[COMPITO 1]
Rispondi in base al testo sul Delfinario di Rimini:
(a) In quale data è stato scritto?
(b) Con quale metodo vengono addestrati gli animali?
(c) Quali figure professionali considerano nocivi questi spettacoli in numero crescente?
[COMPITO 2] Trascrivi senza alcuna modifica la parte del testo sul Delfinario di Rimini che si apre con le parole contenenti "Si tratta di" e si chiude con "della sofferenza altrui.".
[COMPITO 3] Prosegui il testo sul Delfinario di Rimini, ripartendo dopo la sua ultima frase.

[TESTO]

Rimini: nessun imbroglio faccia riaprire il Delfinario!

Scritto il 17 giugno 2014
no al delfinario a rimini

DELFINARIO DI RIMINI: NESSUN IMBROGLIO FACCIA RIAPRIRE UNA PRIGIONE

Il Delfinario di Rimini è stato per decenni uno dei luoghi simbolo della prigionia degli animali per intrattenimento. Luoghi dove oltre alla privazione della libertà gli animali sono sottoposti a dure sessioni di addestramento con il metodo della deprivazione alimentare (l’animale viene nutrito solo se esegue l’esercizio) e privati della dignità, esposti a rumori assordanti, stimoli e costrizioni che mai subirebbero nel loro habitat naturale.

Si tratta di spettacoli diseducativi che anche un numero crescente di psicologi ed educatori per l’infanzia considerano nocivi, che invece di incentivare il rispetto verso le altre specie veicolano un messaggio di negazione della sofferenza altrui.

[DATI FORNITI]
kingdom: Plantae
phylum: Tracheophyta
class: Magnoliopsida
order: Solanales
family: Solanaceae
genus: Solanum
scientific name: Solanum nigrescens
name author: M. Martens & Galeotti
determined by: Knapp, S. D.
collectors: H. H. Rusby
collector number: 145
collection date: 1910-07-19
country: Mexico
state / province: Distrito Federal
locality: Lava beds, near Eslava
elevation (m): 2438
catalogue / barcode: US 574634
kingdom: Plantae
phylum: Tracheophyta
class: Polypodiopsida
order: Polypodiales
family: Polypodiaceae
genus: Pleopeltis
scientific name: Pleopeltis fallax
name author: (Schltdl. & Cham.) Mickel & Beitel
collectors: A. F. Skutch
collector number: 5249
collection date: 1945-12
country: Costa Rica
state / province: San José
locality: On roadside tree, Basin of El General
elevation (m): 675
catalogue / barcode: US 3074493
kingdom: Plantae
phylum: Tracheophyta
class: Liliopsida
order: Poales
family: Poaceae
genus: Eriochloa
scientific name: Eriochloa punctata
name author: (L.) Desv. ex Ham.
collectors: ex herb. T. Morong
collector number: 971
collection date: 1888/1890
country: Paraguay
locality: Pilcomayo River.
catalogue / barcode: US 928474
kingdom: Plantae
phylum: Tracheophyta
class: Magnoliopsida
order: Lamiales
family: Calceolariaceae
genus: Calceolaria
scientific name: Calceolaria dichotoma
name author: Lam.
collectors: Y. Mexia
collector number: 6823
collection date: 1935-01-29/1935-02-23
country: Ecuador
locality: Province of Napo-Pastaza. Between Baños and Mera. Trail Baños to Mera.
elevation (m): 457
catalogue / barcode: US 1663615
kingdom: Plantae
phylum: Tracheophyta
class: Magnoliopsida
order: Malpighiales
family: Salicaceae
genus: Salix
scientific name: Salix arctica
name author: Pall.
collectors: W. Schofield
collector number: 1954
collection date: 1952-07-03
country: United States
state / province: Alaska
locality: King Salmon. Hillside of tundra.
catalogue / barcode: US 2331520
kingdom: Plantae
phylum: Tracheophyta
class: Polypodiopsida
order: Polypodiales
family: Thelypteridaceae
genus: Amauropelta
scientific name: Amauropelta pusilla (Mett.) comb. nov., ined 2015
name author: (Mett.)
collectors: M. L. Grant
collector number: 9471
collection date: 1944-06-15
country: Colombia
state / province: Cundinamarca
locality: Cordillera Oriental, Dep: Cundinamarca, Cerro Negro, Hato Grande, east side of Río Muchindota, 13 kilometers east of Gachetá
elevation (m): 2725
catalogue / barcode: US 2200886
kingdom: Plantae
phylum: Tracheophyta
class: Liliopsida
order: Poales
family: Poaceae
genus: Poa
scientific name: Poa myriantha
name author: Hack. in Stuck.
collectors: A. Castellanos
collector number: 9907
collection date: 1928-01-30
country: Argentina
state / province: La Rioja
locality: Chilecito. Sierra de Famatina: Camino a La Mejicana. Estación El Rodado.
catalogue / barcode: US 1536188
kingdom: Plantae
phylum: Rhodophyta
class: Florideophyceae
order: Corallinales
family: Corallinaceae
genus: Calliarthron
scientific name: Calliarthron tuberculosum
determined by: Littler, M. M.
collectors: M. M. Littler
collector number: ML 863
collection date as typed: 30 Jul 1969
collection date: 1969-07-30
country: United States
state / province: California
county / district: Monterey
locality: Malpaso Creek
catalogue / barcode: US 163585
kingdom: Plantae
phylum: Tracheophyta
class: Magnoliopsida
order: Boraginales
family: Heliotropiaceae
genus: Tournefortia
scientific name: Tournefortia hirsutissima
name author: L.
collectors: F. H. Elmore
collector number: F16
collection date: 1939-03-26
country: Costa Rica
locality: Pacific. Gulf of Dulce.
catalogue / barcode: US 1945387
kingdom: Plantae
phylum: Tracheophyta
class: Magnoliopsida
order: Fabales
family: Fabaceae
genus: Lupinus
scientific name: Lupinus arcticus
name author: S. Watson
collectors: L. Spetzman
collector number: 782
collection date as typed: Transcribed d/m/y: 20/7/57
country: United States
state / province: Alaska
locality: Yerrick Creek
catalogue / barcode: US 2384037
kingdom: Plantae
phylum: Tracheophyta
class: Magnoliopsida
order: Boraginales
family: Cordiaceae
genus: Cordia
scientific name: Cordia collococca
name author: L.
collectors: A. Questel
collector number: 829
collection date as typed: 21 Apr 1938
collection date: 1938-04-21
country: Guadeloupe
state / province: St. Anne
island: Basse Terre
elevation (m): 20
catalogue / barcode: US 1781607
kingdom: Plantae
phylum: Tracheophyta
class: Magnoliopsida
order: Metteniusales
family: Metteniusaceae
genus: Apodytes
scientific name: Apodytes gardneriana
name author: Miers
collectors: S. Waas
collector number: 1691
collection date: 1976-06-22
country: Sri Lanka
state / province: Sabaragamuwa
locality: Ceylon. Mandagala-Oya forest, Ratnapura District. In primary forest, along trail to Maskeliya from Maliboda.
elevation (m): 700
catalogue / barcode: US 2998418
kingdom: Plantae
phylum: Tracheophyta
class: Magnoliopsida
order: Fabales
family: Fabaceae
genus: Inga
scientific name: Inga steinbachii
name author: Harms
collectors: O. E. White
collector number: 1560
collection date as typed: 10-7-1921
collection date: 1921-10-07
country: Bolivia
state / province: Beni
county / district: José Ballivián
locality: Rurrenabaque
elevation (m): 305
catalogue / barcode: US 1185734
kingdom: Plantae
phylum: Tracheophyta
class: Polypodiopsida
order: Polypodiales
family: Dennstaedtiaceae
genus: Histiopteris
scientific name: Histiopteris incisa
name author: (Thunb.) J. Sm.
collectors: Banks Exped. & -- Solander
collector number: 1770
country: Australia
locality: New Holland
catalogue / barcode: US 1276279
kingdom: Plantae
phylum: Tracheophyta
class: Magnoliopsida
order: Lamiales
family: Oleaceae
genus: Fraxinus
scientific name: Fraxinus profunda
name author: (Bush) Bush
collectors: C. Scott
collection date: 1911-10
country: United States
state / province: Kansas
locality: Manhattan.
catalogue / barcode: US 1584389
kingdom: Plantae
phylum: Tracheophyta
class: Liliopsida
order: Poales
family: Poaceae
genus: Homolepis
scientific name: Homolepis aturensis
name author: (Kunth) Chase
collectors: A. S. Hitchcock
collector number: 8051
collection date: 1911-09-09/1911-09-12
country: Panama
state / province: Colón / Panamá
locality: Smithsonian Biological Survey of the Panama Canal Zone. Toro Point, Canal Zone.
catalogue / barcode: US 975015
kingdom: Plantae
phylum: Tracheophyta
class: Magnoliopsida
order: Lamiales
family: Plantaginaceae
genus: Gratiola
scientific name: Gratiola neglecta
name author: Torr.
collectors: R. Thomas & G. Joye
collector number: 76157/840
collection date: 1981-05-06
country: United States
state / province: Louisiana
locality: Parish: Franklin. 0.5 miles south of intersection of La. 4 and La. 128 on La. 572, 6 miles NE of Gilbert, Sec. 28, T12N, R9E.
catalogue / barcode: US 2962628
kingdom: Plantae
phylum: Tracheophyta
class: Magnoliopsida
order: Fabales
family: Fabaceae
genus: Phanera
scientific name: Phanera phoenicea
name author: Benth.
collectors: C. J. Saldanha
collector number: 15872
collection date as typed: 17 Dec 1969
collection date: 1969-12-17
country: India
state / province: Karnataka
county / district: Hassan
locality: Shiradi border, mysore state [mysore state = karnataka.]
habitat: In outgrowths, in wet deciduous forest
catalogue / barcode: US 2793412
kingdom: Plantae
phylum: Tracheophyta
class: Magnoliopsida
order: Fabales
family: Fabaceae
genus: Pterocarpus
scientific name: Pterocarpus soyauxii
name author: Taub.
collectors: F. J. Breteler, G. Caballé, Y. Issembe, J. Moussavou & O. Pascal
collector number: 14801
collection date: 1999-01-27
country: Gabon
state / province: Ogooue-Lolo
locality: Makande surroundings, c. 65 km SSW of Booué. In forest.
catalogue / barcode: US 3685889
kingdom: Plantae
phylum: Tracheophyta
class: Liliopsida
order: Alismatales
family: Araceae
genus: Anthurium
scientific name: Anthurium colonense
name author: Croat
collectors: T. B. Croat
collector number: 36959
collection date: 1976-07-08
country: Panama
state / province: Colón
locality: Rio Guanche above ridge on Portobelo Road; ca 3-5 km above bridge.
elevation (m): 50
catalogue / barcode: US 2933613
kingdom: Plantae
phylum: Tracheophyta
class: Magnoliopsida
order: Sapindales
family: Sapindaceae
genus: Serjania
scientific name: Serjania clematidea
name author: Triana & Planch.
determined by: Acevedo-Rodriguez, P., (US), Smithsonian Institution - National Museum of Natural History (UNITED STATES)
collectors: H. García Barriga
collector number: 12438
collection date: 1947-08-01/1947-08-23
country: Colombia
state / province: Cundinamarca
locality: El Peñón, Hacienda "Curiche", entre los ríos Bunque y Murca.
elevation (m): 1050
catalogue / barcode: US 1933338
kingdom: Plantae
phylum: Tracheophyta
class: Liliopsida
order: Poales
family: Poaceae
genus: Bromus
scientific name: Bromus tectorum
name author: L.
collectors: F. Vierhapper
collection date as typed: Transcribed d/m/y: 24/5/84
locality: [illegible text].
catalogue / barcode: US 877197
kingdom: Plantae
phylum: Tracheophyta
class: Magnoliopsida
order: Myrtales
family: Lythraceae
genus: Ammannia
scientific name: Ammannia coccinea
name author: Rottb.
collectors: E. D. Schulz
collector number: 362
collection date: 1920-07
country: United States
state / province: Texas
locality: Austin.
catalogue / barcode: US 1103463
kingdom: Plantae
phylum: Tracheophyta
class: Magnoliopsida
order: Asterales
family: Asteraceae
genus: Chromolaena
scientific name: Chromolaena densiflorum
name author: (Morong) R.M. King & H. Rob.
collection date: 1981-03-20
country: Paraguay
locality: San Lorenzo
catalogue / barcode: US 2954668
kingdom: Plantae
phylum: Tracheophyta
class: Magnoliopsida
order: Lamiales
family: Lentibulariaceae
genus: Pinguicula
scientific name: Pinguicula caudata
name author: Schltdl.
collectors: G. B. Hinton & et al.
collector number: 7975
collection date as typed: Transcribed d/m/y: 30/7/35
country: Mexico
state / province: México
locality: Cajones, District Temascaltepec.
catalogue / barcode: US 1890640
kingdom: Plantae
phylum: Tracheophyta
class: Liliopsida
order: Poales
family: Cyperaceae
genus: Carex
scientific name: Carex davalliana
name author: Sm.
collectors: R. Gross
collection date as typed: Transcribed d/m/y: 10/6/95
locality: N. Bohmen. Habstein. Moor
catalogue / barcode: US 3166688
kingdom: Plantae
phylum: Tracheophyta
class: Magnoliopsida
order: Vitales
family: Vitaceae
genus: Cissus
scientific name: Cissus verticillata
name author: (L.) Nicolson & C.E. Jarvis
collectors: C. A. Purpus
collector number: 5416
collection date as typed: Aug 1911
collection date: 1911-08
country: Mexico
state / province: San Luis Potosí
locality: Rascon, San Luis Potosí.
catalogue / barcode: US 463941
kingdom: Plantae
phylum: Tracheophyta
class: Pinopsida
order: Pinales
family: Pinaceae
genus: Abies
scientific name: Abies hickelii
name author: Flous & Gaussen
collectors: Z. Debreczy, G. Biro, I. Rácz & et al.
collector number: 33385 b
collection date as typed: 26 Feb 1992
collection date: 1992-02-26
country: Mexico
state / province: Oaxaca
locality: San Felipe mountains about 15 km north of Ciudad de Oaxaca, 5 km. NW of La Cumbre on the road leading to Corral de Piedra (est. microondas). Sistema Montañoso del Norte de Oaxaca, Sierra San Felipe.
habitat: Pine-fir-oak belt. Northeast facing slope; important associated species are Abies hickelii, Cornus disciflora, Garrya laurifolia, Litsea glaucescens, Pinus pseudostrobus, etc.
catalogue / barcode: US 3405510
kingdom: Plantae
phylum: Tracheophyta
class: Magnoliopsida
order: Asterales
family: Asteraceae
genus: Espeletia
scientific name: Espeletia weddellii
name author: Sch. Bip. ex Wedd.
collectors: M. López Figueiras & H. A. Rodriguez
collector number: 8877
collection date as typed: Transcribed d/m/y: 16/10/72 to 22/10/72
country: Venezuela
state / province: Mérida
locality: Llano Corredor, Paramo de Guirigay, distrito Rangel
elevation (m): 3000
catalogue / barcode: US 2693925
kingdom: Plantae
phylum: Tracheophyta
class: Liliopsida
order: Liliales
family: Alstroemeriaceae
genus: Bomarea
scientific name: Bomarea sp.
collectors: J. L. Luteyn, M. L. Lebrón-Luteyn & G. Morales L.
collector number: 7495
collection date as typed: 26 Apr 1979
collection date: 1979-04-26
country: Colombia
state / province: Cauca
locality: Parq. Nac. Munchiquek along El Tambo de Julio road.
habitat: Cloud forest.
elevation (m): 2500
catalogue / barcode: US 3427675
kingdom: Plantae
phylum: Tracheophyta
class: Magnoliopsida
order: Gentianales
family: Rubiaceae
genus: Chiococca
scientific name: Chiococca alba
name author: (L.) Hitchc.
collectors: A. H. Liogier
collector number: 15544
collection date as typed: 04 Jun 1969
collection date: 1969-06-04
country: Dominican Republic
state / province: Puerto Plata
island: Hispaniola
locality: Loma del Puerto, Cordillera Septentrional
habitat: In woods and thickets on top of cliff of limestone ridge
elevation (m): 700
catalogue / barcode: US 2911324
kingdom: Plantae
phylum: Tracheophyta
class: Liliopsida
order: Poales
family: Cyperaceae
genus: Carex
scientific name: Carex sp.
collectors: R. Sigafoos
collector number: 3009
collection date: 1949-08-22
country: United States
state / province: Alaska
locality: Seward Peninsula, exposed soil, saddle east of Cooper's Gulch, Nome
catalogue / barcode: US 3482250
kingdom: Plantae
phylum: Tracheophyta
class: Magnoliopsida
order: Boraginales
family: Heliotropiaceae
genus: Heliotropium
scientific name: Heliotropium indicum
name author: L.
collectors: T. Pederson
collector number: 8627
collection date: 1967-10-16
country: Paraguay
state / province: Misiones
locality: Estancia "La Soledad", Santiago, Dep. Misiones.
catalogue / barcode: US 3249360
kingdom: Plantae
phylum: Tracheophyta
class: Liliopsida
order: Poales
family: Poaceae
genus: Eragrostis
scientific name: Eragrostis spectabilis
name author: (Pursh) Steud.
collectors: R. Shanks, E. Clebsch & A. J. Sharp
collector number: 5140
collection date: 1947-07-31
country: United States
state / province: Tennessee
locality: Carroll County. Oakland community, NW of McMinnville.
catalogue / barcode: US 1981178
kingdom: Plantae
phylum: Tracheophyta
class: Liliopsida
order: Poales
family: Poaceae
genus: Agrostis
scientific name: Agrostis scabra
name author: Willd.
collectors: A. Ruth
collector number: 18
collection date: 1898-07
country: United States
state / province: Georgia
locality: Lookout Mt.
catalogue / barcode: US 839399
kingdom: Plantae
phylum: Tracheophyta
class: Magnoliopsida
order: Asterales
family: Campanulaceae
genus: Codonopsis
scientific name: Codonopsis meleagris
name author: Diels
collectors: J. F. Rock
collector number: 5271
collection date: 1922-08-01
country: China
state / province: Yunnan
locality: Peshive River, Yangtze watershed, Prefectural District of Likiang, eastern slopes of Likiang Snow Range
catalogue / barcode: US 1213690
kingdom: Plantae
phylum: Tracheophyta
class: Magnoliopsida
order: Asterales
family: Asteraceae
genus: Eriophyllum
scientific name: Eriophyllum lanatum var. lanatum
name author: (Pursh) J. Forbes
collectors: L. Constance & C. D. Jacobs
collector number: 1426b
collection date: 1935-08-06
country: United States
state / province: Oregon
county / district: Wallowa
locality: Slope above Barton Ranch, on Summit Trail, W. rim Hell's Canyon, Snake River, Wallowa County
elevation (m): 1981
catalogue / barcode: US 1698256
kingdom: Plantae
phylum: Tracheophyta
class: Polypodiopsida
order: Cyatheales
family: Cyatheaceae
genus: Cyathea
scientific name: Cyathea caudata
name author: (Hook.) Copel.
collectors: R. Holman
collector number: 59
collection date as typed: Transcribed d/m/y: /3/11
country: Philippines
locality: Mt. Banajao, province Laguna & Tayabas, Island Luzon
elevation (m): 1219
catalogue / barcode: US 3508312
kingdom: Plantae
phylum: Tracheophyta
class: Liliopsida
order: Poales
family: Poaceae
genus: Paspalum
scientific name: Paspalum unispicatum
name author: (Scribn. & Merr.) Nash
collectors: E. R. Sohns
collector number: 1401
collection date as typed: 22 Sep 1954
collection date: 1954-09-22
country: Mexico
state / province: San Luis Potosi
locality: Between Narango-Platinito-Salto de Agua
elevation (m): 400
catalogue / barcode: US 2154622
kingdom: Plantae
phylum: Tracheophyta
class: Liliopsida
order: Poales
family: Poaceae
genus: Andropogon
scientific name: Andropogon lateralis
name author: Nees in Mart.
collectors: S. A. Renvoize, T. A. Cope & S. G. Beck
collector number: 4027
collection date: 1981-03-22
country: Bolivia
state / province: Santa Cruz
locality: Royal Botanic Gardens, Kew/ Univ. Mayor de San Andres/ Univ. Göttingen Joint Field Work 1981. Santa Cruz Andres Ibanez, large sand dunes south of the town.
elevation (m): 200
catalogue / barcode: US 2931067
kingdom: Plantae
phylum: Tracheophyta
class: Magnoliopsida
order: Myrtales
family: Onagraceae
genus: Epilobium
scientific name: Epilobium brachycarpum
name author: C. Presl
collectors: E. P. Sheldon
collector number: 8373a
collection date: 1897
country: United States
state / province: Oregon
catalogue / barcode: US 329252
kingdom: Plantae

[RISPOSTA 1]
(a) Il 17 giugno 2014.
(b) Con la deprivazione alimentare: l'animale viene nutrito solo se esegue l'esercizio.
(c) Psicologi ed educatori per l'infanzia.

[RISPOSTA 2]
Si tratta di spettacoli diseducativi che anche un numero crescente di psicologi ed educatori per l’infanzia considerano nocivi, che invece di incentivare il rispetto verso le altre specie veicolano un messaggio di negazione della sofferenza altrui.

[RISPOSTA 3]
Per tutti questi motivi in molti paesi del mondo i delfinari sono vietati o sono stati chiusi e molti delfini sono stati rilasciati in natura dopo un periodo di acclimatamento. In Italia invece di delfinari ne sono ancora presenti ben quattro. Fino a settembre del 2013 erano cinque, prima del sequestro dei delfini a Rimini per carenze della struttura e maltrattamento.

Ma adesso incombe su Rimini il rischio che questa prigione riapra, cambiando semplicemente animali da esibire, ma mantenendo lo stesso messaggio e la stessa sofferenza per chi vi è recluso. E vogliono farlo con un imbroglio legale, aggirando un decreto di chiusura del Ministero dell’Ambiente.

LA VICENDA FINO AD ORA

Settembre 2013 – I quattro delfini rinchiusi nel Delfinario di Rimini vengono sequestrati dal Corpo Forestale dello Stato. La struttura, da anni oggetto di proteste da parte del movimento animalista, non ha i requisiti minimi richiesti dalla legge. Vengono rilevate gravi carenze nelle condizioni di benessere, salute e igiene degli animali.

Aprile 2014 – Il Delfinario dopo aver fatto lavori strutturali annuncia riapertura a breve esibendo esemplari di leoni marini, otarie e foche. Sulla struttura appare anche il nuovo sito www.leonimarinirimini.it.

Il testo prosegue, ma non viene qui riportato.